■ **Text shown**
Aggregators like Expedia have made us lazy -- and we may be missing out on the best deals. From a report on Backchannel: Most of us rely on metasearch engines, like Priceline, Expedia, or Travelocity, which typically use dozens (sometimes as many as 200) of online travel agents, called OTAs, and aggregators to find the best deals. (A metasearch engine and an aggregator are interchangeable terms -- they both scour other sites and compile data under one roof. An OTA is an actual travel agency that actually does the booking and is the lone site responsible for everything you buy through them.) We rely on these sites because we assume they have the secret sauce -- the most powerful search engines, tweaked by superstar programmers armed with the most sophisticated algorithms -- to guide us to the cheapest options. With a single search, you can feel assured that you are paying a rock bottom price. Over time, however, the convention has flipped. As competition among the sites heated up, the hard-to-believe cheap fares required some filtering. A too-good-to-be-true fare ($99 to Europe from California) usually came with a catch (the $400, indirect, ticket home). And as the business models that on which these aggregators rely are getting tighter, the deals are getting worse. How can you be certain you're getting the lowest quote? The short answer is, you can't.

■ **Provided data**
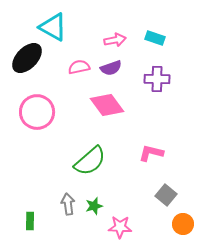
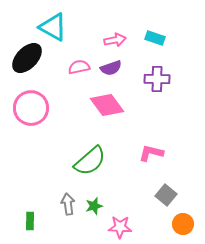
pink circle: moved 6 px left, 4 px up
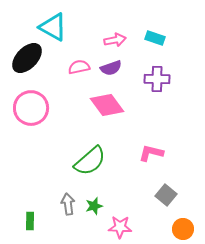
orange circle: moved 5 px down
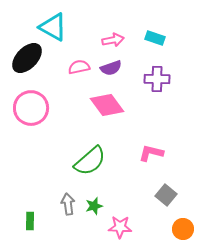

■ **Aim**
Pick up the piece on travel booking aggregators after its final sentence and continue it. The material comes from a separate source unrelated to the text.

■ **Response to the task**
14 of 140 comments (clear)

  1. Lowest price - shittiest room by bad-badtz-maru · · Score: 5, Informative

    I can tell you from working in the hotel industry... the lower priced rooms are the worst rooms. Either they're the most worn, something's wrong with the A/C, or they're adjacent to noise sources. A much better recipe for a pleasant hotel stay is to find a hotel in the general price range you're looking for, then go to the hotel site and select a room based on your budget.

    1. Re:Lowest price - shittiest room by DontBeAMoran · · Score: 4, Insightful

      Stop posting sense.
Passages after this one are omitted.